(Working data begins)

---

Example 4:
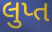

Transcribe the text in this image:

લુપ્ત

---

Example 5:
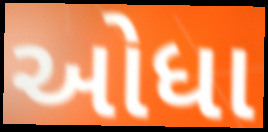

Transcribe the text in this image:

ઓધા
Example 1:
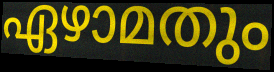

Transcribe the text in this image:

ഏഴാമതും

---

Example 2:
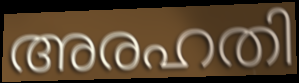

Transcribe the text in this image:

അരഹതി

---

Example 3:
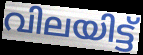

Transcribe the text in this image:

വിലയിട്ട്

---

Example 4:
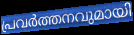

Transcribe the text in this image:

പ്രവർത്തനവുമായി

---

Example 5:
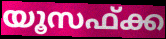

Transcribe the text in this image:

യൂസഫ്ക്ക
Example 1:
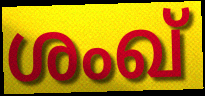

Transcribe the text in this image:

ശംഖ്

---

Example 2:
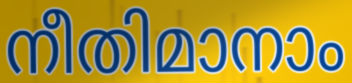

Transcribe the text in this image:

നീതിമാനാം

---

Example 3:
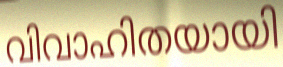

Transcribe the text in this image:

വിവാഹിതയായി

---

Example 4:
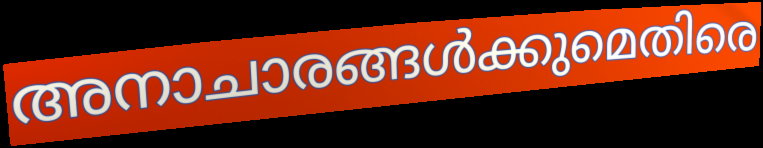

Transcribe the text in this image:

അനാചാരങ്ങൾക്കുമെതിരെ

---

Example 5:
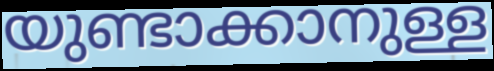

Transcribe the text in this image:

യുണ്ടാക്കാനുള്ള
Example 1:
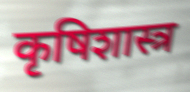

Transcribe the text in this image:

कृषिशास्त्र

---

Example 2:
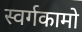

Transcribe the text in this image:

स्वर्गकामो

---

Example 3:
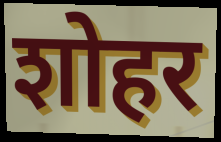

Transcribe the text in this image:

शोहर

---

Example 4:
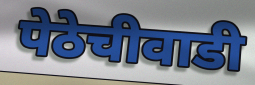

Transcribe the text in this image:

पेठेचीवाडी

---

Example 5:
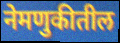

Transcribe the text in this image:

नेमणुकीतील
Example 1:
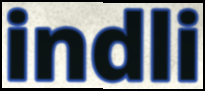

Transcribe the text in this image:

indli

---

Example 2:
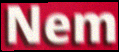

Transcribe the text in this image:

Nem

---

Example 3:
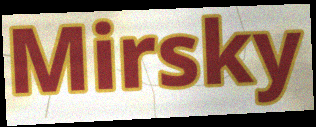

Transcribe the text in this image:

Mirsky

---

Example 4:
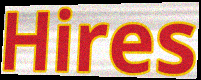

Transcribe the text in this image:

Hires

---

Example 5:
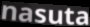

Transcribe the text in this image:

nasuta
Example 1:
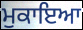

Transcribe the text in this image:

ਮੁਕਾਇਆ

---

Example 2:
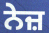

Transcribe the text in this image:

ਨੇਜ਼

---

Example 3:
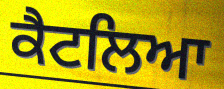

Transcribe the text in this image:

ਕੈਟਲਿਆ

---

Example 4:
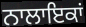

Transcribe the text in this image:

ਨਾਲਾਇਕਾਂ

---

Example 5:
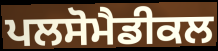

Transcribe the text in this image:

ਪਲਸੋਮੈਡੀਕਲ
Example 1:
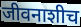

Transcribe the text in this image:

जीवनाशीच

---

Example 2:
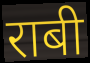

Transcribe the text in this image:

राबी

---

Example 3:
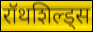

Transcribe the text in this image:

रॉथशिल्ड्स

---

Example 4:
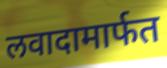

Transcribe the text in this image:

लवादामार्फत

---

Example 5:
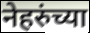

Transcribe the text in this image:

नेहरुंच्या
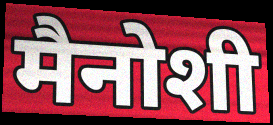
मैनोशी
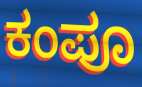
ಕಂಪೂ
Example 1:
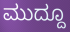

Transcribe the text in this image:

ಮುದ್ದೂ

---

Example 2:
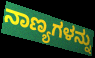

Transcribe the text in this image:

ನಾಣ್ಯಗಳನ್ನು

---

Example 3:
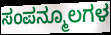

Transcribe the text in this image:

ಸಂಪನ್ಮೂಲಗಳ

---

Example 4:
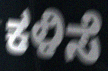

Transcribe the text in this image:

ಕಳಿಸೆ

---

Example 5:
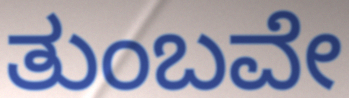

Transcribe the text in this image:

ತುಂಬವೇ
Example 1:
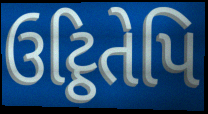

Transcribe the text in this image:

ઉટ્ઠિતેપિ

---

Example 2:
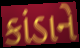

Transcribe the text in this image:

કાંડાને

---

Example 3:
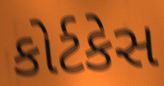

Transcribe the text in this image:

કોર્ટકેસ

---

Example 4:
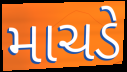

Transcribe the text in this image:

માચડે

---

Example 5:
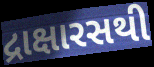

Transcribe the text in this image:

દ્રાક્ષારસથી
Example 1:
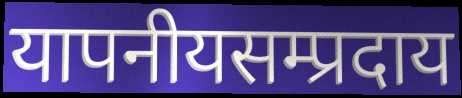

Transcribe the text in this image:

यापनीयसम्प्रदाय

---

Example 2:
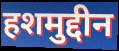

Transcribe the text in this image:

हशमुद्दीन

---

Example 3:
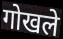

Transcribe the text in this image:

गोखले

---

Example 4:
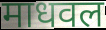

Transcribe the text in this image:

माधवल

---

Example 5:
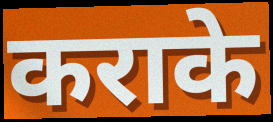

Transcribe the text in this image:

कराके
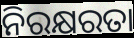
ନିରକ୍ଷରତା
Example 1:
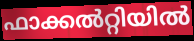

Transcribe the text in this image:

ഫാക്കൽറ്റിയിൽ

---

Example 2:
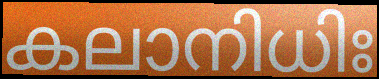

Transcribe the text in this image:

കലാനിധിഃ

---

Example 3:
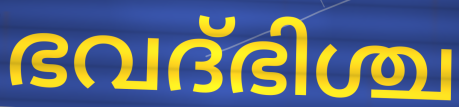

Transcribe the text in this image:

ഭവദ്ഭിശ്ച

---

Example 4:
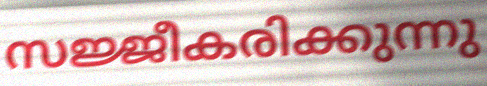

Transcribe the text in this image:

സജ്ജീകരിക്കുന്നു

(Working data ends)

### Work instruction:
The output has to match the data above line for line, except that pictures are dropped.

### Solution:
---

Example 4:

Transcribe the text in this image:

લુપ્ત

---

Example 5:

Transcribe the text in this image:

ઓધા
Example 1:

Transcribe the text in this image:

ഏഴാമതും

---

Example 2:

Transcribe the text in this image:

അരഹതി

---

Example 3:

Transcribe the text in this image:

വിലയിട്ട്

---

Example 4:

Transcribe the text in this image:

പ്രവർത്തനവുമായി

---

Example 5:

Transcribe the text in this image:

യൂസഫ്ക്ക
Example 1:

Transcribe the text in this image:

ശംഖ്

---

Example 2:

Transcribe the text in this image:

നീതിമാനാം

---

Example 3:

Transcribe the text in this image:

വിവാഹിതയായി

---

Example 4:

Transcribe the text in this image:

അനാചാരങ്ങൾക്കുമെതിരെ

---

Example 5:

Transcribe the text in this image:

യുണ്ടാക്കാനുള്ള
Example 1:

Transcribe the text in this image:

कृषिशास्त्र

---

Example 2:

Transcribe the text in this image:

स्वर्गकामो

---

Example 3:

Transcribe the text in this image:

शोहर

---

Example 4:

Transcribe the text in this image:

पेठेचीवाडी

---

Example 5:

Transcribe the text in this image:

नेमणुकीतील
Example 1:

Transcribe the text in this image:

indli

---

Example 2:

Transcribe the text in this image:

Nem

---

Example 3:

Transcribe the text in this image:

Mirsky

---

Example 4:

Transcribe the text in this image:

Hires

---

Example 5:

Transcribe the text in this image:

nasuta
Example 1:

Transcribe the text in this image:

ਮੁਕਾਇਆ

---

Example 2:

Transcribe the text in this image:

ਨੇਜ਼

---

Example 3:

Transcribe the text in this image:

ਕੈਟਲਿਆ

---

Example 4:

Transcribe the text in this image:

ਨਾਲਾਇਕਾਂ

---

Example 5:

Transcribe the text in this image:

ਪਲਸੋਮੈਡੀਕਲ
Example 1:

Transcribe the text in this image:

जीवनाशीच

---

Example 2:

Transcribe the text in this image:

राबी

---

Example 3:

Transcribe the text in this image:

रॉथशिल्ड्स

---

Example 4:

Transcribe the text in this image:

लवादामार्फत

---

Example 5:

Transcribe the text in this image:

नेहरुंच्या
मैनोशी
ಕಂಪೂ
Example 1:

Transcribe the text in this image:

ಮುದ್ದೂ

---

Example 2:

Transcribe the text in this image:

ನಾಣ್ಯಗಳನ್ನು

---

Example 3:

Transcribe the text in this image:

ಸಂಪನ್ಮೂಲಗಳ

---

Example 4:

Transcribe the text in this image:

ಕಳಿಸೆ

---

Example 5:

Transcribe the text in this image:

ತುಂಬವೇ
Example 1:

Transcribe the text in this image:

ઉટ્ઠિતેપિ

---

Example 2:

Transcribe the text in this image:

કાંડાને

---

Example 3:

Transcribe the text in this image:

કોર્ટકેસ

---

Example 4:

Transcribe the text in this image:

માચડે

---

Example 5:

Transcribe the text in this image:

દ્રાક્ષારસથી
Example 1:

Transcribe the text in this image:

यापनीयसम्प्रदाय

---

Example 2:

Transcribe the text in this image:

हशमुद्दीन

---

Example 3:

Transcribe the text in this image:

गोखले

---

Example 4:

Transcribe the text in this image:

माधवल

---

Example 5:

Transcribe the text in this image:

कराके
ନିରକ୍ଷରତା
Example 1:

Transcribe the text in this image:

ഫാക്കൽറ്റിയിൽ

---

Example 2:

Transcribe the text in this image:

കലാനിധിഃ

---

Example 3:

Transcribe the text in this image:

ഭവദ്ഭിശ്ച

---

Example 4:

Transcribe the text in this image:

സജ്ജീകരിക്കുന്നു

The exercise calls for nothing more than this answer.